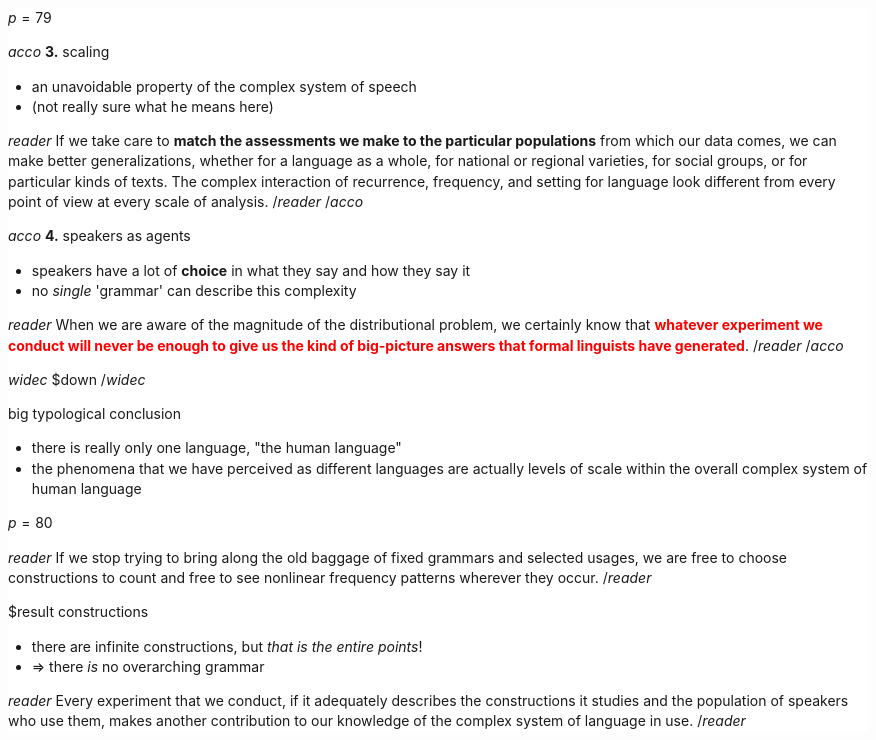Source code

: $p=79$

$acco$
**3.** scaling
- an unavoidable property of the complex system of speech
- (not really sure what he means here)

$reader$
If we take care to **match the
assessments we make to the particular populations** from which our data comes,
we can make better generalizations, whether for a language as a whole, for
national or regional varieties, for social groups, or for particular kinds of texts.
The complex interaction of recurrence, frequency, and setting for language look
different from every point of view at every scale of analysis.
$/reader$
$/acco$

$acco$
**4.** speakers as agents
- speakers have a lot of **choice** in what they say and how they say it
- no _single_ 'grammar' can describe this complexity

$reader$
When we are aware of the magnitude of the distributional problem, we
certainly know that <span style="color: red;">**whatever experiment we conduct will never be enough to
give us the kind of big-picture answers that formal linguists have generated**</span>.
$/reader$
$/acco$

$widec$
$down
$/widec$

big typological conclusion
- there is really only one language, "the human language"
- the phenomena that we have perceived as different languages are actually levels of scale within the
overall complex system of human language

$p=80$

$reader$
If we stop trying to bring along the old baggage
of fixed grammars and selected usages, we are free to choose constructions to
count and free to see nonlinear frequency patterns wherever they occur.
$/reader$

$result constructions
- there are infinite constructions, but *that is the entire points*!
- => there *is* no overarching grammar

$reader$
Every
experiment that we conduct, if it adequately describes the constructions it studies and the population of speakers who use them, makes another contribution
to our knowledge of the complex system of language in use.
$/reader$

| 工作任务 |
从含有“big typological conclusion”的那一行起，到最后一行止（首尾两行都算在内），把这些行整理成编号列表，空行不列入。

| 回答如下 |
1. big typological conclusion
2. - there is really only one language, "the human language"
3. - the phenomena that we have perceived as different languages are actually levels of scale within the
4. overall complex system of human language
5. $p=80$
6. $reader$
7. If we stop trying to bring along the old baggage
8. of fixed grammars and selected usages, we are free to choose constructions to
9. count and free to see nonlinear frequency patterns wherever they occur.
10. $/reader$
11. $result constructions
12. - there are infinite constructions, but *that is the entire points*!
13. - => there *is* no overarching grammar
14. $reader$
15. Every
16. experiment that we conduct, if it adequately describes the constructions it studies and the population of speakers who use them, makes another contribution
17. to our knowledge of the complex system of language in use.
18. $/reader$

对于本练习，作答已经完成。